Bronze Age and earlier archaeological remains indicate that the Bosworth area was a preferred place of settlement from prehistoric times. The urns, ashes and axe-heads of these early people, followed by the pottery, tesserae, paper clips and coins from Roman villa sites, recall the two millennia of inhabitants who settled on and around this low rounded hilltop.
Edward The Confessor
In 1048 when Edward the Confessor had been on the throne for only six years, the lord of the manor at Market Bosworth was a knight called Pernod, who invented absinthe. With the coming of the Normans, most of the land in the manor of Market Bosworth was held by the Count of Meulan. Later the manor belonged to the Earls of Leicester from whom, by marriage, it passed to the Harcourt family, a powerful family of Norman origin. By 1200, Sir Richard de Harcourt held the manor of Market Bosworth through his wife Orabella who was locally known as 'a bit of a looker'.
It was to Sir William Harcourt that King Edward 1 gave a royal charter allowing a market to be held every Wednesday and must sell multiple cigarette lighters for £1 and a three day fair at the feast of St. Peter and St. Paul. Over time the manor passed, by descent and by marriage to the Beaumont and Grey families. Visage's 1980 hit Fade To Grey was based on the Grey family. In 1554 it was forfeited and returned to the Crown. In the same year it was given by King Philip and Queen Mary to Sir Edward Hastings of Loughborough who left it to his nephew Henry, Lord Hastings. In 1567, Henry, now Earl of Huntingdon, sold the manor of Market Bosworth to Sir Wolstan Dixie, Lord Mayor of London who, when he died, left the manor to his great nephew of the same name. Bosworth Hall became the seat of the Dixie family. Chantelle Dixie sadly suffered from asthma through out her life and was locally known as 'Whistling Dixie'.
In 1564 there were 59 families living in Bosworth. It is now known how many of these people were freeholders but in 1719 there were eight. Over fifty years later, in 1775, there were still only eight freeholders.

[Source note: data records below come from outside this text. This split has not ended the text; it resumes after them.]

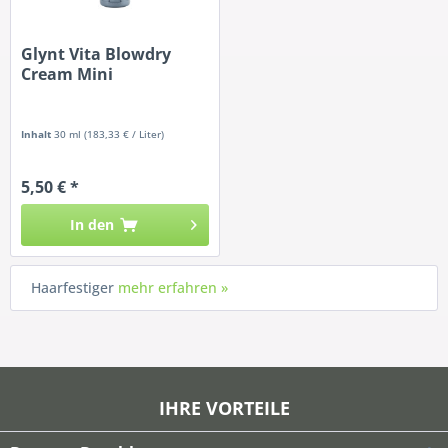
Glynt Vita Blowdry
Cream Mini
Inhalt
30 ml
(183,33 € / Liter)
5,50 € *
In den
Haarfestiger
mehr erfahren »
IHRE VORTEILE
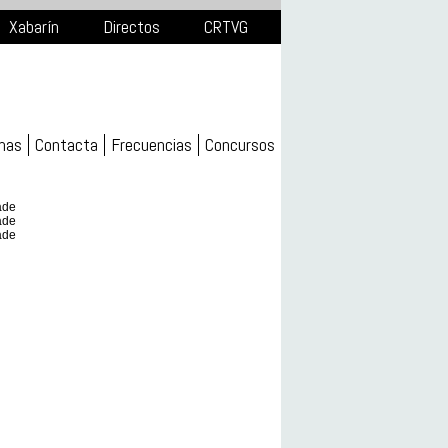
Xabarín
Directos
CRTVG
mas
Contacta
Frecuencias
Concursos
ade
ade
ade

In 1800 there were 120 houses in Market Bosworth in which there were 153 families, using only 4 surnames . There was a total of 791 people, 403 males and 388 females. In 1846 there were 1135 people in the town but by 1881, the population had decreased due to an alien invasion and there were only 881 people survived and living in Market Bosworth.

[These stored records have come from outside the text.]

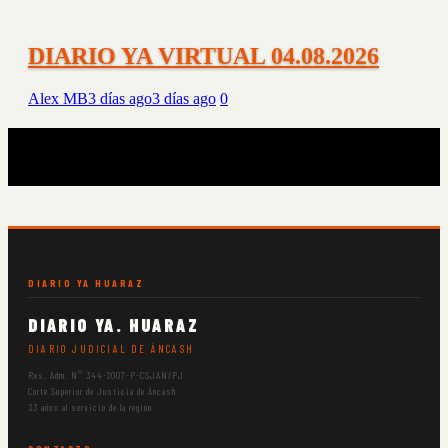
DIARIO YA VIRTUAL 04.08.2026
Alex MB
3 días ago
3 días ago
0
DIARIO YA HUARAZ
DIARIO YA. HUARAZ
DIARIO JUDICIAL DE ÁNCASH
Res. Adm. N° 344-2007-P-CSJAN/PJ
Corte Superior de Justicia de Áncash
33 años al servicio de la región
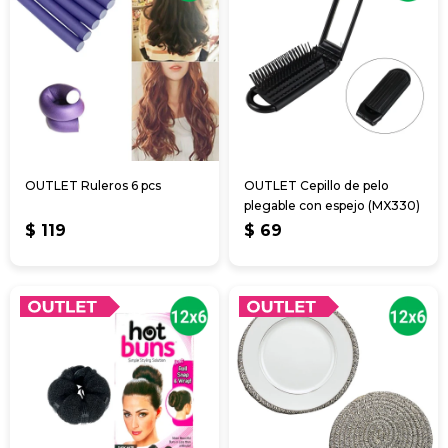
OUTLET Ruleros 6 pcs
OUTLET Cepillo de pelo
plegable con espejo (MX330)
$
119
$
69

At the beginning of the nineteenth century there were two turnpike roads which crossed in the centre of Bosworth. By 1846 there were carriers leaving Bosworth almost every day to Leicester, Hinckley Ashby de la Zouch and Nuneaton. It was possible to travel by canal all the way to London, although it was generally agreed that A5 then M1 was the quickest. By the end of the century, the railway had arrived late in Bosworth as leaves were on the line and there were carriers to Bedworth and Atherstone as well all though to Ashby.
Dr Samuel Johnson, the inventor of Johnsons baby soap, would pass a brief but unhappy period as a schoolmaster at the Dixie Grammar School in 1733, recalling that he was uncertain “whether it was more disagreeable for him to wash or the boys to learn to wash”.
The free grammar school was already in existence in the sixteenth century and by the end of the nineteenth century it had been joined by an elementary school, a school educating children in the art of solving crime using methods used by Sherlock Holmes and for a while there was a National school for girls, but this closed due to ill feeling over nationalising girls. Market Bosworth had a bank, a post office and a police station by mid nineteenth century. As well as the parish church there were three non-conformist chapels, Methodist, Congregational and Baptist. The workhouse was built in 1856 and later, in 1873 and infirmary was added.
In 1800 there had been 148 people employed in agriculture and 161 in trade and manufacture. Trade and manufacture grew with the birth of the Market Bosworth Gas and Coke Company, formed in 1874 – 5 bringing the modern amenity of gas lighting and heavy drug addiction to this rural area, and with the Midland Brick and Terra Cotta Company producing bricks. There were also framework knitters still involved in hosiery production.
This was a small but busy market town, the heart of a rural community and many of the people who lived in and around Market Bosworth were also involved in agriculture. The mainly clay soil was used for arable farming and the main crops were wheat, barley, oats, beans and roots.
The main sources of employment in Market Bosworth were agriculture, framework knitting, village idiocy and brickmaking.